## Exercise brief
What is needed here is an exact repetition of the records below, beginning at the line that has "mouse_move(547, 264)" and stopping after the line that has "mouse_move(82, 169)".

## Data for the task
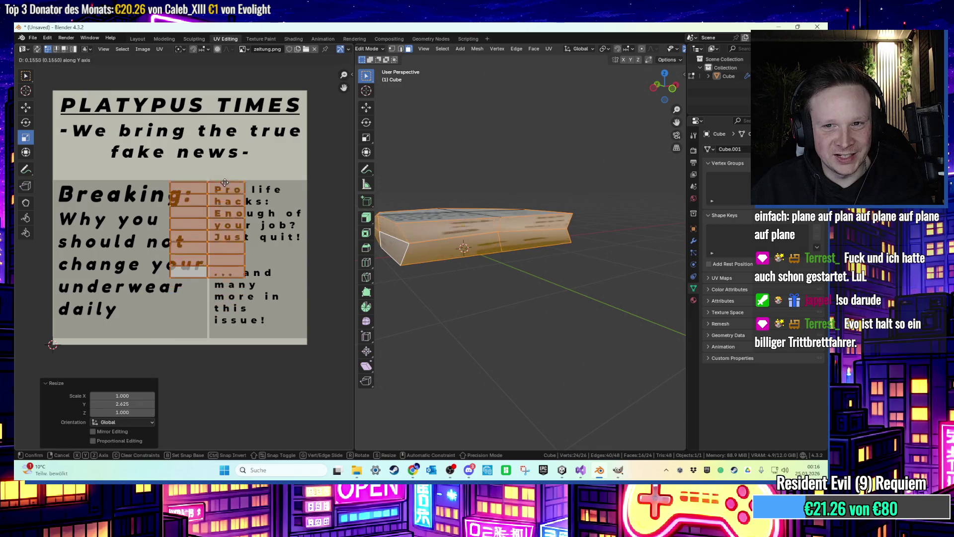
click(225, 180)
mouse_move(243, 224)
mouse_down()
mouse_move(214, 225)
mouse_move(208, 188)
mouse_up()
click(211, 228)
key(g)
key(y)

---

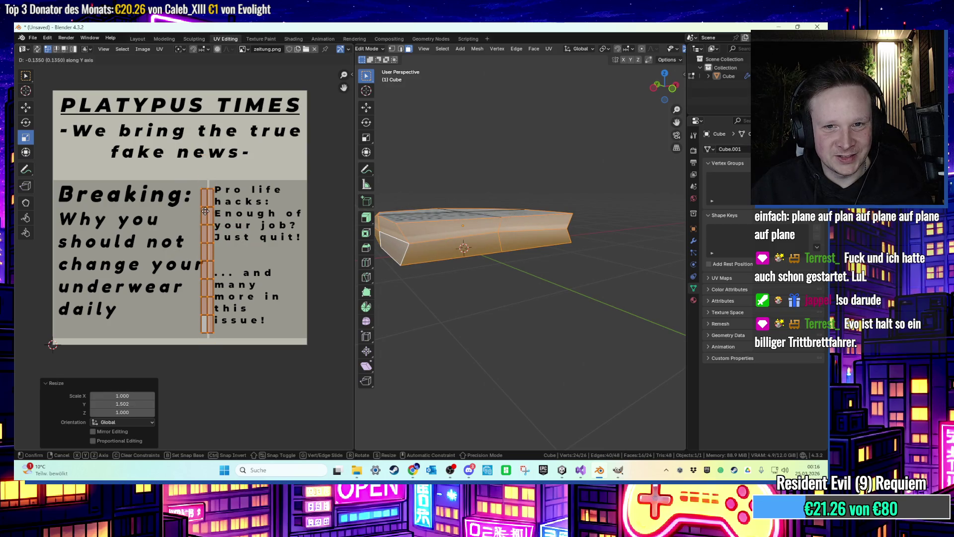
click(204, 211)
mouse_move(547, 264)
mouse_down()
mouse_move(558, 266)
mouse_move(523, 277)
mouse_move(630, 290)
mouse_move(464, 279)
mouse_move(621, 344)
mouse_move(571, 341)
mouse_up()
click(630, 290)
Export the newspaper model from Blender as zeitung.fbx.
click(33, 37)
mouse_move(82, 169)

## Result for this exercise
mouse_move(547, 264)
mouse_down()
mouse_move(558, 266)
mouse_move(523, 277)
mouse_move(630, 290)
mouse_move(464, 279)
mouse_move(621, 344)
mouse_move(571, 341)
mouse_up()
click(630, 290)
Export the newspaper model from Blender as zeitung.fbx.
click(33, 37)
mouse_move(82, 169)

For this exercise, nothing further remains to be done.